Despite the great promises that artificial intelligence (AI) holds for health care, the uptake of such technologies into medical practice is slow. In this paper, we focus on the epistemological issues arising from the development and implementation of a class of AI for clinical practice, namely clinical decision support systems (CDSS). We will first provide an overview of the epistemic tasks of medical professionals, and then analyse which of these tasks can be supported by CDSS, while also explaining why some of them should remain the territory of human experts.
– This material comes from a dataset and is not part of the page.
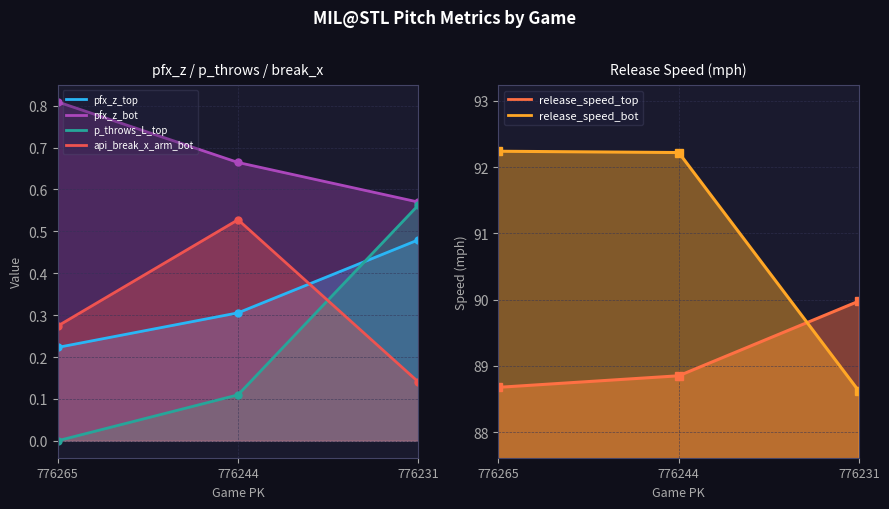

At 776244, list the series in order from largest to smallest.

release_speed_bot, release_speed_top, pfx_z_bot, api_break_x_arm_bot, pfx_z_top, p_throws_L_top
Clinical decision making involves a reasoning process in which clinicians combine different types of information into a coherent and adequate 'picture of the patient' that enables them to draw explainable and justifiable conclusions for which they bear epistemological responsibility. Therefore, we suggest that it is more appropriate to think of a CDSS as clinical reasoning support systems (CRSS). Developing CRSS that support clinicians' reasoning process therefore requires that: (a) CRSSs are developed on the basis of relevant and well-processed data; and (b) the system facilitates an interaction with the clinician. Therefore, medical experts must collaborate closely with AI experts developing the CRSS. In addition, responsible use of an CRSS requires that the data generated by the CRSS is empirically justified through an empirical link with the individual patient. In practice, this means that the system indicates what factors contributed to arriving at an advice, allowing the user (clinician) to evaluate whether these factors are medically plausible and applicable to the patient. Finally, we defend that proper implementation of CRSS allows combining human and artificial intelligence into hybrid intelligence, were both perform clearly delineated and complementary empirical tasks. Whereas CRSSs can assist with statistical reasoning and finding patterns in complex data, it is the clinicians' task to interpret, integrate and contextualize.

摘要

尽管人工智能 (AI) 为医疗保健带来了巨大的希望,但这些技术在医疗实践中的应用速度仍然缓慢。在本文中,我们专注于开发和实施一类用于临床实践的人工智能(即临床决策支持系统 (CDSS))所带来的认识论问题。我们将首先概述医疗专业人员的认识论任务,然后分析哪些任务可以由 CDSS 支持,同时也解释为什么其中一些任务仍应属于人类专家的领域。临床决策涉及到一个推理过程,在这个过程中,临床医生将不同类型的信息结合起来,形成一个连贯和充分的“患者图像”,使他们能够为自己承担认识论责任的可解释和合理的结论。因此,我们建议将 CDSS 更恰当地视为临床推理支持系统 (CRSS)。开发支持临床医生推理过程的 CRSS 因此需要:(a) CRSS 是基于相关和处理良好的数据开发的;和 (b) 系统促进与临床医生的交互。因此,医学专家必须与开发 CRSS 的 AI 专家密切合作。此外,负责任地使用 CRSS 需要通过与个体患者的经验联系来验证 CRSS 生成的数据。在实践中,这意味着系统要指出促成建议的因素,允许用户(临床医生)评估这些因素在医学上是否合理且适用于患者。最后,我们主张正确实施 CRSS 允许将人类智能和人工智能结合到混合智能中,在这种智能中,两者都执行明确划定且互补的经验任务。虽然 CRSS 可以协助进行统计推理和在复杂数据中发现模式,但解释、整合和情境化是临床医生的任务。